Colonel Bernard Markey was born in Dublin on 3 May 1963. He was commissioned as an officer in the Irish Defence Forces in 1985. He subsequently joined the Military Police Corps in which he served in a variety of appointments both at home and abroad. His most recent service in the Irish Defence Forces was as Deputy Provost Marshal and subsequently as a Staff Officer in Training Branch (J7), Defence Forces Headquarters, Dublin.
He completed his senior staff course in 2008 at the Military College, Ireland. He has also taken a number of Military Police Provost and investigative courses both at home and abroad with the Irish Defence Forces, the Irish Civil Police, NATO, Justice Rapid Response and the International Institute for Criminal Investigation, where he currently serves on the Board of Directors. Colonel Markey holds a degree (BA) in politics and a degree in law (LLB) from the National University of Ireland at Galway. He has a master’s degree in international relations from Dublin City University and a master’s degree in defence studies from the Military College, Ireland.
Colonel Markey has served with the United Nations Peacekeeping Forces in Lebanon (UNIFIL) and with NATO forces in Afghanistan (ISAF), Bosnia Herzegovina (SFOR) and Kosovo (KFOR). He has deployed with European Union missions to Bosnia Herzegovina (EUFOR) and to Darfur, Sudan where he acted as Liaison Officer to the African Union. More recently he served in Mali with the European Union Training Mission (EUTM). Earlier in his career (1996), Colonel Markey availed of a three year career break to work with the International Committee of the Red Cross in Chechnya and Central Asia. He also deployed to Rwanda in 1994 with the Irish Defence Forces.
Colonel Markey is currently serving with the European Union Military Staff (EUMS) in Brussels, where he holds the appointment of Assistant Chief of Staff External Relations.

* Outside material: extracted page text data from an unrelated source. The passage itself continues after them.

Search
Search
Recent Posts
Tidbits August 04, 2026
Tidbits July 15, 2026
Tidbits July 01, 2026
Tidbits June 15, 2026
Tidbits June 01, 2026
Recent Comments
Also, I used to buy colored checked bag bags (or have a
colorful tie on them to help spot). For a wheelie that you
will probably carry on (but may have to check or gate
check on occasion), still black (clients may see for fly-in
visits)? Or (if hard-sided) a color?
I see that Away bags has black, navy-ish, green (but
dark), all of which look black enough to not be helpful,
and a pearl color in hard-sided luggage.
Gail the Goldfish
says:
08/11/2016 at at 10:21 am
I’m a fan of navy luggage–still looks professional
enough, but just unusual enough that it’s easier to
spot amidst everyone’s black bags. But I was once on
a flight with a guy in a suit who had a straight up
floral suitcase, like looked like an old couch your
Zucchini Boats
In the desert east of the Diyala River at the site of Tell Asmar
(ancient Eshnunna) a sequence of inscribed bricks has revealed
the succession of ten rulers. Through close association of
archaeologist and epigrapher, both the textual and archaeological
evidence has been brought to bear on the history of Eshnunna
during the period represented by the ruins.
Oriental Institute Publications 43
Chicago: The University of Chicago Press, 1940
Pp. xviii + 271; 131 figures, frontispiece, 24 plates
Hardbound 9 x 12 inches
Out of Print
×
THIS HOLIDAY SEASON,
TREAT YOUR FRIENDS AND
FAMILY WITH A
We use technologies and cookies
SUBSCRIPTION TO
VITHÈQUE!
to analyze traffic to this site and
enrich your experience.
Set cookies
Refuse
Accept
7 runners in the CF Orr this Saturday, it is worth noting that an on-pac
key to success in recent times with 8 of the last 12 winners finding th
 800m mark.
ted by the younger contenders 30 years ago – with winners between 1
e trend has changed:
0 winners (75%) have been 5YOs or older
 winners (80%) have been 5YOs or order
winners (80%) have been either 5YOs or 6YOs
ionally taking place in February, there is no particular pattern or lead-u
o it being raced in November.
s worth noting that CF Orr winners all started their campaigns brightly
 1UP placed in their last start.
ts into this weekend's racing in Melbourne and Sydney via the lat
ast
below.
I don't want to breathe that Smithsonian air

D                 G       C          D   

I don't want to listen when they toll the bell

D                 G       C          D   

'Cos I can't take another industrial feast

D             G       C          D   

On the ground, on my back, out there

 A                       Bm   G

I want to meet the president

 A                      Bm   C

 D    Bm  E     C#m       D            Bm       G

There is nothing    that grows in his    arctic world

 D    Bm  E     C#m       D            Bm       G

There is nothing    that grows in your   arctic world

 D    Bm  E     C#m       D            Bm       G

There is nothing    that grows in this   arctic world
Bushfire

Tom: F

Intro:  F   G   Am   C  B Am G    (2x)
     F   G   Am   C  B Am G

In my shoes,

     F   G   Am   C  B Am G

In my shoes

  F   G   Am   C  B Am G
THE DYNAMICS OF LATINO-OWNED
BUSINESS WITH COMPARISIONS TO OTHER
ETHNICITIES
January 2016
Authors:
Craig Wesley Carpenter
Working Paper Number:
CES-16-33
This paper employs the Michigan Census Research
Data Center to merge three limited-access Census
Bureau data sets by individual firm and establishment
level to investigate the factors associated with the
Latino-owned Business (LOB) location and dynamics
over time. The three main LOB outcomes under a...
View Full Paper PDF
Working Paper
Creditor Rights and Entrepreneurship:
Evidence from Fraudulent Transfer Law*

Colonel Bernard Markey commenced his presentation with a brief summary of his interesting and varied career; and he commented that Malta and Ireland will be the only native English language ‘guardians’ in the EU post-Brexit, so be prepared for some ‘tweaking of the Lexicon’.
Colonel Markey talked about the role of the EUMS and its cooperation and communication with NATO at the institutional level, and offered some personal observations on obstacles to good communication and cooperation in military and security operational deployments.
The EUMS is composed of up to 180 military staff from all EU Member States. The role of the EUMS is to provide military expertise consistent with the EU’s Common Security and Defence Policy (CSDP) to the High Representative/Vice-President, the European External Action Service, the European Union Military Committee, the Council and other EU bodies. This provides the European Union with the operational capacity to deploy civilian missions and military operations beyond the borders of the EU.
EUTM Mali is a very good example of an EU military mission with a training or non-executive focus. This mission is currently composed of troops from 23 different EU member states and five non-member states. In line with the EU Strategy for Development and Security in the Sahel, the mission supports the training and reorganisation of the Malian Armed Forces in order to improve its military capacity. The challenges that this mission must overcome are considerable. Apart from the logistics required to sustain up to 600 military personnel in a landlocked African country, there are communication challenges at cultural and technical levels. One communication imperative for respective EU military components is to communicate effectively within the force and with the external training audience; in many cases, notice boards are a more realistic means than the internet. In order to accomplish this, commanders in the field must be flexible, innovative and above all, patient.
The EUMS has regular dialogue with NATO at formal and informal levels. It must be emphasised that the EUMS as part of CSDP does not see itself as a competitor to NATO. To quote from the European Union Global Strategy 2016, “When it comes to collective defence, NATO remains the primary framework for most member States.” CSDP is a complimentary security effort by the EU in order to strengthen the security of its citizens. The EUMS is one instrument in a layered toolbox that allows for a military security effort beyond EU borders in either an executive role (EUFOR ALTHEA in Bosnia Herzegovina) or a non-executive training role as with EUTM Mali.
Military mobility is one example of successful EU-NATO dialogue and is of equal interest to both institutions. The object is to ensure that NATO military forces can be deployed with maximum efficiency within the European theatre.
Colonel Markey emphasised that, in his personal experience, military and security communication and cooperation is overly reliant and focused on technology and insufficiently cognisant of cultural mores and tradition. Joint military forces such as NATO or EUMS face multiple challenges in ensuring that the mission is clearly communicated among the troops and local population. Dissemination of information however must take technical diversity and cultural norms into account and must take advantage of information channels that people use. When serving with the African Union in Darfur, he recognised the value of traditional dissemination platforms. This meant establishing relations with local media interlocutors such as radio stations or the local market place to get the message across.
The challenge of communication and cooperation in many modern military and security operations, whether under NATO or EU command, is cultural appropriateness and technical accessibility.